Una mañana cualquiera en la parada del Aeropuerto Viejo. Y digo parada pues se trata de un lugar en el que las personas se paran, literalmente, a esperar por una guagua; porque, de ser por su delimitación o sus condiciones, pueden estar seguros de que no reuniría las características suficientes para ser declarada como tal.
Ya son casi las ocho. Cientos de personas se acumulan a lo largo y ancho de la explanada. Unos pocos esperan algún transporte para La Habana. Otros, y estos son la mayoría, se mantienen en pie de lucha con tal de montarse en lo primero que pase para Matanzas. Mientras, solo algunos afortunados llegan con la idea de coger una máquina, y no precisamente porque la suerte los acompañe, porque, para pagar 500 pesos… bueno…
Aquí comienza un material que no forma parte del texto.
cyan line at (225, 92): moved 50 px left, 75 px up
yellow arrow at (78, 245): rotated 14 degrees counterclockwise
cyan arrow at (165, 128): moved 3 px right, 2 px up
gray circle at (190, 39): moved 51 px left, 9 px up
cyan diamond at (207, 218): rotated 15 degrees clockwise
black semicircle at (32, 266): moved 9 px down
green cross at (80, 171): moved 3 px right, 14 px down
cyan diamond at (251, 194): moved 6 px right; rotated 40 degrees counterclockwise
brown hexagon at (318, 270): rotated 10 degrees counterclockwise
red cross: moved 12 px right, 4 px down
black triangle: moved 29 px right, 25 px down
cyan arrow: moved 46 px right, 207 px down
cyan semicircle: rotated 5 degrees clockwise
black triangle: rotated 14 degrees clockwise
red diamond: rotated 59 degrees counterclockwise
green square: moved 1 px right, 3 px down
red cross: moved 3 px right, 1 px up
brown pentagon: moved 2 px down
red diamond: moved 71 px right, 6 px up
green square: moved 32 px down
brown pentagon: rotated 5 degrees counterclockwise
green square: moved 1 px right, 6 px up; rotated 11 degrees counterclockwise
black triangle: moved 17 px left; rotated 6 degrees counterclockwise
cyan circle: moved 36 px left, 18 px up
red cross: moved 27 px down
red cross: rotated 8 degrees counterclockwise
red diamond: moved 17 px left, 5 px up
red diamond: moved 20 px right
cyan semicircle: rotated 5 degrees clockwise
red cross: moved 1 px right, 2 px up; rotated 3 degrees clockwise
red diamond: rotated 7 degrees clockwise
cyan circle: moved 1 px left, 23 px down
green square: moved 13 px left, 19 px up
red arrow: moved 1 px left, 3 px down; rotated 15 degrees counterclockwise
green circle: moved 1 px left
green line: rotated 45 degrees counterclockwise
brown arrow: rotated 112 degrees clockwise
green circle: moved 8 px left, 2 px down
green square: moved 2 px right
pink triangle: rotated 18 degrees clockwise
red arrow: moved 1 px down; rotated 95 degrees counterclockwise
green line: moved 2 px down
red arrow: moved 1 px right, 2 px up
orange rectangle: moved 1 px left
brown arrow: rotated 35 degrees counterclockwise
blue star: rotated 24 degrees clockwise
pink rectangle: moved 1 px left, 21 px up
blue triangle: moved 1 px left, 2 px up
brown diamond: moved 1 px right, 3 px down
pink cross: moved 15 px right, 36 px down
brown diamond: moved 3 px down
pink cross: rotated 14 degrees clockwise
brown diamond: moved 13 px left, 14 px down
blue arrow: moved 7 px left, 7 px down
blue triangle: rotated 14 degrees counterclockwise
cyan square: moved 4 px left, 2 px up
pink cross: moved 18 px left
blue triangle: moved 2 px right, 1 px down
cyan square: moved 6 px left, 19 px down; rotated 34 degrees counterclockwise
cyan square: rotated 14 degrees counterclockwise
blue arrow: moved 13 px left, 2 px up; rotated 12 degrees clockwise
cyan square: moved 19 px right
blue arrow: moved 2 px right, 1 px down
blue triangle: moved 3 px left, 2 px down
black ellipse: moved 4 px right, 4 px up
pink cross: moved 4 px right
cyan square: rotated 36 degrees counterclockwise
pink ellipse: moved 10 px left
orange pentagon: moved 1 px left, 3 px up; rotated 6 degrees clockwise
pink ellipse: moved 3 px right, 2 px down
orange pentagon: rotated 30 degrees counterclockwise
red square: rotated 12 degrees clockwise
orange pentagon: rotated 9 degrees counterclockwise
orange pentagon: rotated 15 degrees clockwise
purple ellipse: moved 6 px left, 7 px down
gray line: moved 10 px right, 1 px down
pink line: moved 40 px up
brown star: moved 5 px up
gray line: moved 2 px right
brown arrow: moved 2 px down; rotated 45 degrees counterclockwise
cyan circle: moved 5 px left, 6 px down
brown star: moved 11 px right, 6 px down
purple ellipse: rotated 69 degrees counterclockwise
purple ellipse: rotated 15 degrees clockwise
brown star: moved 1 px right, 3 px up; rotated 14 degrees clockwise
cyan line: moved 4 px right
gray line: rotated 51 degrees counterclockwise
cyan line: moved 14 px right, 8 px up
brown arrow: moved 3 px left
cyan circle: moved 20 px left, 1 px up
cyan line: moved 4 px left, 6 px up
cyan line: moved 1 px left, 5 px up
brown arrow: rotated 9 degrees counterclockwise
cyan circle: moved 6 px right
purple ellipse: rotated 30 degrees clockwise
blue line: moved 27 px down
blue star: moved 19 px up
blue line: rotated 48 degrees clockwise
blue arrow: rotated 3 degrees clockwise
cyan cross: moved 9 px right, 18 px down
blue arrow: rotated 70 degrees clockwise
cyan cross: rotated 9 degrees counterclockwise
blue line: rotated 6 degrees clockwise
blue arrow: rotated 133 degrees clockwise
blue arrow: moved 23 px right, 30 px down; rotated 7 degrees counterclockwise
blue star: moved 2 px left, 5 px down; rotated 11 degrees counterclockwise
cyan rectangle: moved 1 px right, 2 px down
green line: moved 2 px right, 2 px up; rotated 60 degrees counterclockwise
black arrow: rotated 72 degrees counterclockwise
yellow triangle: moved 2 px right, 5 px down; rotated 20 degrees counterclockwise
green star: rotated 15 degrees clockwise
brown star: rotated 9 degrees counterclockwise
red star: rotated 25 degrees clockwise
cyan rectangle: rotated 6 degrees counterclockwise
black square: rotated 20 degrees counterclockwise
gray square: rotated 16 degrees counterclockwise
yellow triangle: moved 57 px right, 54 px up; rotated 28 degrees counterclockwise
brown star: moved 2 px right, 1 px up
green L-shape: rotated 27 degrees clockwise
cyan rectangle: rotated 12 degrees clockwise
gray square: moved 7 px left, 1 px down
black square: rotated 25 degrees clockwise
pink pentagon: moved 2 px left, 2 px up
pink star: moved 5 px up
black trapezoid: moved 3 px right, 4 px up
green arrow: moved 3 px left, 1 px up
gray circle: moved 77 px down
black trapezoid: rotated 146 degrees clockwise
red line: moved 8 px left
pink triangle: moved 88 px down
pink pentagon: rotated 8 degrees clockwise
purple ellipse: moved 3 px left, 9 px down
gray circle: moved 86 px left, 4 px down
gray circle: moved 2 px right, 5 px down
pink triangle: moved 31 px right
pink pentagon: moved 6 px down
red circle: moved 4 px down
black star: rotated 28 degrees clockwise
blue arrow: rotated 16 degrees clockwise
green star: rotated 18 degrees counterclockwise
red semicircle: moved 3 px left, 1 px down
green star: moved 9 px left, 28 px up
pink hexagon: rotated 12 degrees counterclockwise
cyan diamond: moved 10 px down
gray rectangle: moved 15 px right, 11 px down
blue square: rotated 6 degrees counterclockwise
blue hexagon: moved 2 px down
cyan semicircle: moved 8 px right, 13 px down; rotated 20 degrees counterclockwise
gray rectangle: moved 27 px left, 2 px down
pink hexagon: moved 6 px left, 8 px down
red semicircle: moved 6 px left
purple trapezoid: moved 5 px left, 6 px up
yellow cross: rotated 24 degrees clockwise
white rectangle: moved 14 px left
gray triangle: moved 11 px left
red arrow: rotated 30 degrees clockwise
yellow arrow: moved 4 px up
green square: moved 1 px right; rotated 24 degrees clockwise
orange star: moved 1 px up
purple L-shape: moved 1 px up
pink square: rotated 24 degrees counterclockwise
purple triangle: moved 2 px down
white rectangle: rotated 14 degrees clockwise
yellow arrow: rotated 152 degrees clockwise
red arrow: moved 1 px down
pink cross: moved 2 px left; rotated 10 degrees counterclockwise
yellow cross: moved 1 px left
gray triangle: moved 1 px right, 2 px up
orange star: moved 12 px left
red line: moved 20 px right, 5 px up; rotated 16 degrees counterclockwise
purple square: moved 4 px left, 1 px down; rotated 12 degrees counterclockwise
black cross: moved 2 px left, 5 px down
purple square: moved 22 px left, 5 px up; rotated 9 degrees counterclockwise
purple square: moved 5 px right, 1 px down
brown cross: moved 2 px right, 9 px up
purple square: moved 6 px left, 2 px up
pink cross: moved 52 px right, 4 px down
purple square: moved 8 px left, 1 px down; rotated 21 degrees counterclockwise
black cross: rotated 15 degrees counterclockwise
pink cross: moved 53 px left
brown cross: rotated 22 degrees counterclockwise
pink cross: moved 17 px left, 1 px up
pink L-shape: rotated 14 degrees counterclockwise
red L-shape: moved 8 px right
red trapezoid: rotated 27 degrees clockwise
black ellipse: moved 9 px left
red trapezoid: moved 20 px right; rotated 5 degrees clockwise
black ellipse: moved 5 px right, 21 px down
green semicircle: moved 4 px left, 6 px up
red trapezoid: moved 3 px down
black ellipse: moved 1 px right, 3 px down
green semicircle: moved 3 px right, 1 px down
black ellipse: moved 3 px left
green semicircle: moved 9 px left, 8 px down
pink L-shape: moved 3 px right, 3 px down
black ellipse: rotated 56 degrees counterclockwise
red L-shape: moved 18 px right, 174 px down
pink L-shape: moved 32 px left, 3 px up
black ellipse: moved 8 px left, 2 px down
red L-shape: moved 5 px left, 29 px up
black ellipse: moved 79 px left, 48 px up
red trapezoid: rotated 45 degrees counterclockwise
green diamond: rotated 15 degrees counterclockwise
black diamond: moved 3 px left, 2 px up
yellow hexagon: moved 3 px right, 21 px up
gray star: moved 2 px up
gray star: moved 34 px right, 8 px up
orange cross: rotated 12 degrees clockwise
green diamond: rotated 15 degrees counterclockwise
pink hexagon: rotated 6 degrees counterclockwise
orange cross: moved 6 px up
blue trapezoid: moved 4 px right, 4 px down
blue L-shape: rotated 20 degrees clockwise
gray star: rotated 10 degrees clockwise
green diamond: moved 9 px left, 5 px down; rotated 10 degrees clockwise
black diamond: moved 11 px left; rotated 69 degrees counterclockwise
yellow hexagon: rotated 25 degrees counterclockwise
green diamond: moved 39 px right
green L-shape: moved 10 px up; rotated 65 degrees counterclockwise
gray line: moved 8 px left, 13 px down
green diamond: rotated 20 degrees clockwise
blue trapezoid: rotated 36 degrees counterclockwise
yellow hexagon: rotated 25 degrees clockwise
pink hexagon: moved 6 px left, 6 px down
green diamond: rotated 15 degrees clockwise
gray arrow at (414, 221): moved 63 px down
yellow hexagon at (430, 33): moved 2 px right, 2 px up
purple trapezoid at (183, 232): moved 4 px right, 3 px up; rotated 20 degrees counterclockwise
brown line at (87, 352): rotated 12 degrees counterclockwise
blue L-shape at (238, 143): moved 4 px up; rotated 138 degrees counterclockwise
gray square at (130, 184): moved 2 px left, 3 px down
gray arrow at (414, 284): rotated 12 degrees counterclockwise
La situación empeora si se trata de un lunes, día en el que gran parte de la población del municipio se traslada hacia sus respectivas becas o centros laborales. De un lado, Santa Marta, esquiva y somnolienta. En el sentido contrario, Varadero, tan cerca y tan lejos como los espejos de Ricardo Arjona.
Primero pasa la guagua de acordeón. Casi nadie se monta, pues de abordarla te esperarían varias décadas de trayecto; hasta Boca, claro está. Porque para llegar a Matanzas se demora un par de siglos.
De pronto, llega un camión y la multitud enloquece. El susodicho se estaciona donde primero le viene en gana, lo mismo en el área de las máquinas que llegando a la parada del Pre. “¡Cien pesos hasta el Viaducto!”, anuncia el chofer, con voz de mando que espanta a la mayoría de los corredores. Sin embargo, algunos sí se montan, pensando que al menos no les cobraron las «cinco tablas» que vale una máquina.
Pasan los minutos y el movimiento de las masas les anuncia a aquellos que lograron montarse en el camión la llegada de algún ómnibus con destino indefinido aún; razón que les lleva a vaciar el paquidermo en cuestión de segundos.
Entonces comienza la batalla. La guagua también se detiene donde mejor le parece, a pesar de las señas de la inspectora, y enseguida se acumula el tumulto alrededor de la puerta. Sí, esa misma que, según el chofer, vale más que toda la guagua, con pasajeros incluidos.
A esa hora todo el mundo empuja y se siente empujado a la vez. Pueden suceder dos cosas: o te elevan hacia el interior del monstruo, o delante tuyo se para alguien que no te deja avanzar. Eso sí: la puerta nunca va a abrirse delante de ti. Eso no es más que una leyenda urbana.
Como de costumbre, no logras clasificar en la primera que para, y te deprimes mientras observas desfilar a decenas de guaguas que pasan vacías por la Vía Blanca. ¿Qué destino tendrán y con qué combustible estarán andando?, suelen preguntarse algunos.
Ya a las ocho y media han llegado algunas bestias rodantes: tienes incluso para escoger. A las nueve en punto la parada se vació, y entonces las guaguas ―poco a poco y solo por un corto período de tiempo― se parquean a esperar en filita india por la llegada de los viajeros.
Ah… pero el resto del día… la parada del Aeropuerto Viejo vuelve a ser ese desierto en el que podrías encontrarte incluso un avión antes que una guagua. (Por: Humberto Fuentes)
Amigo Humberto: Quizás Usted y otros se cuestionan la causa de la aparición salvadora de una diarrea de guaguas «entre las 8:30 y las 9:00», y que, durante el resto del día «…la parada del Aeropuerto Viejo vuelve a ser ese desierto en el que podrías encontrarte incluso un avión antes que una guagua». Hay una razón, a esa hora retornan vacíos para Matanzas (lo mismo ocurre entre 6:15 y 6:45 am) los ómnibus Transmetro del turno que antes trasladó a los trabajadores matanceros hacia los hoteles del balneario. Para el resto de los turnos hay mayor encadenamiento (trasladan trabajadores hoteleros en ambos sentidos) y es raro que paren en dicho lugar, a no ser que pase una de las antiguamente denominadas cañoneras.